そして、神の灰を受けた身体は生半可な呪いは効きません。命術での浄化はそれほど効果はないんですけどね……。そのことを本能的に理解している雀や鳩は私が水浴びしていると集まってきて少し困ってしまいました。神剣の灰を撒いて食べてもらったから、もうリピーターは来ないですけど。
「それなら問題ありませんね! では、私もそれに賛成いたします!」
自身が魔物に堕ちる経験をしたヒナギクさんや、堕ちる寸前だったヒナギクズは容赦はありません。当然です。なにせ人柱としてこの地を魔物に堕ちるまで頑張って守っていたのですから。
「あ、でも魔物の襲撃はどうしましょうか。このままだとゴブリスたちがまた襲撃してくるかも……」
「たしかにあのレベルの魔獣が襲撃してきたら厳しいでしょう。………ふむ………」
ゴブリスという名前はネーミングセンスイマイチですねと心で思いながらも、あの素早さと牙と爪は脅威です。鍬やナタで対抗できるのは、強靭なる魔物の身体があるからこそ。……仕方ありませんか。

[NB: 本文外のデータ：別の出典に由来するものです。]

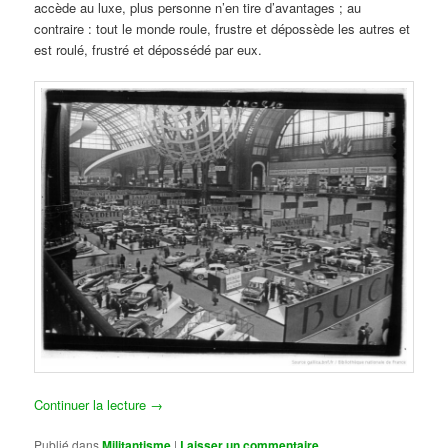
accède au luxe, plus personne n’en tire d’avantages ; au
contraire : tout le monde roule, frustre et dépossède les autres et
est roulé, frustré et dépossédé par eux.
Continuer la lecture
→
Publié dans
Militantisme
|
Laisser un commentaire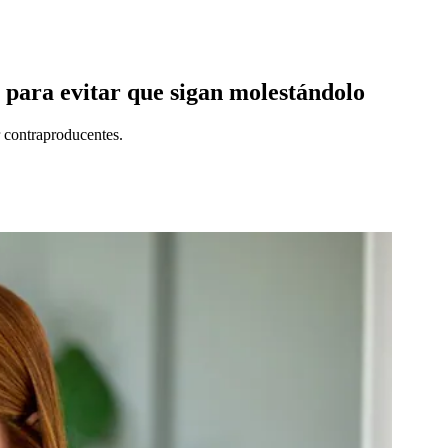
 para evitar que sigan molestándolo
r contraproducentes.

「では、街に魔獣が入れないように結界を作ります。田畑も纏めてついでに守ってしまいましょう。ヒナギクさん、ガーベラさん、行きますよ」
「はいっ! では身支度をさせて頂きます」
「今日の服装も張りきらせて頂きます」
こーゆー時だけ息の合う二人。そして、メイドズたちも服を用意し始め、櫛を持つので………少し時間がかかりそうです。高貴なる身分も善し悪しですね。少しだけうんざりしたのは秘密。
◇
今日もティアラにネックレス、ドレスと、髪も綺麗にハーフアップにされて、お人形レイちゃんになった私はぞろぞろとメイドズを連れて城内を歩きます。大名行列、もしくはお姫様行列です。
今までは私を見たら、プークスクスと馬鹿にした笑いを見せていた召使いたちは顔を青褪めさせて、土下座をします。土下座です。……江戸時代です。大名行列で正しいでしょう。気にせずに当たり前の顔をして横を通り過ぎます。

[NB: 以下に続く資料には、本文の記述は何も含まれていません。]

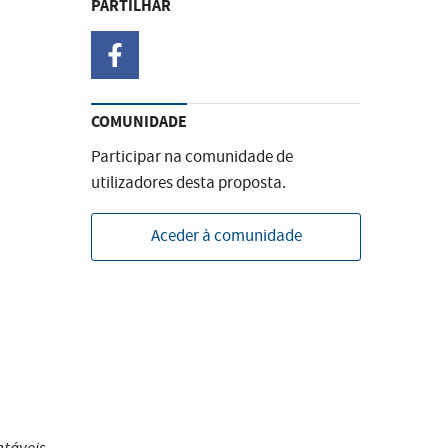
PARTILHAR
facebook
COMUNIDADE
Participar na comunidade de
utilizadores desta proposta.
Aceder à comunidade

「ところで……テンナン子爵や、執事長とメイド長は?」
代官は言わずもがな、執事長たちはこの城の人事権を持っているはず。全然姿を現さないんですけど? テンナン子爵はお披露目会の時にも姿を現さなかったので、どんな人物かさっぱりわかりません。
「3人共に病気で出仕できないとのことです」
「ふむ………テンナン子爵は代官の役目を辞めさせる予定なので、顔を見ないといけないのですが、病気であれば仕方ないですね、暫く様子見としましょう」
ガーベラが淡々と答えてくれる。きっと私の力を見て、まずいと考えて閉じこもってるんでしょう。
「皇女様、ご命令頂ければ連れてきます。兵士さんたちも皇女様のお味方です!」
「あのアフロ軍団ですか。そろそろアフロは止めろと命じます」
灰で燃えた髪の毛がアフロになったのだ。そして、アフロこそが神の啓示とわけわからんことを言い始めて、兵士たちが皆アフロにし始めたのである。兵士たちはアホばかりだと理解しましたよ。
「皇女様! 何方にお出かけでしょうか?」
門に到着すると緊張気味に敬礼をするアフロ兵士。こおにっさんと違って本当に敬意が感じられます。随分と様変わりしました。

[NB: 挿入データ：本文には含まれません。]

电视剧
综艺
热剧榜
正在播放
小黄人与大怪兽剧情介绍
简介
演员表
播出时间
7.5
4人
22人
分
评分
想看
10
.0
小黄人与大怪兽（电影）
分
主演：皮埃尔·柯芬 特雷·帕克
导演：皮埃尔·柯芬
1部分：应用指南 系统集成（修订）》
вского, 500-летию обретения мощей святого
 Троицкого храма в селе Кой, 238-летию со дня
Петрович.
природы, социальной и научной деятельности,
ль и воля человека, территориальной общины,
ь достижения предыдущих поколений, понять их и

「街の外、外壁に行きます。魔獣が入ってこないように結界を張りに行くのです」
「左様でしたか。では、護衛の兵士を揃えてきますので少しお待ちくださいませ!」
ダダダと駆け出す兵士さん。大名行列は決定です。ヒナギクさん、したにぃしたにぃって、叫んでもらえます?
───結局十名の兵士さんたちを引き連れて、大名行列は進むことになりました。
大都市レベルの街であるのに、住人は5千人程度のため、道は閑散としています。恐らくは固まって住んでいると思われますが、農作業に出ている人もいるので、寂しいものです。
市場通りと思わしき所を通りますが誰もいません。埃の積もった木箱が放置されて、天幕は穴も空いておりボロボロ。もちろん屋台などもありません。
「この街は5千人しかいませんが、反対に言うと5千人は住んでるんですよね? 商人はどこです? 城内の買い付けをまさかそれぞれの農家と直に契約しているわけではありませんよね?」
城内の兵士、召使い全ての人数を見た感じで推測するとかなりの数。正直、5千人程度の住人が養える数ではありません。どうやって給金を捻出しているのかな?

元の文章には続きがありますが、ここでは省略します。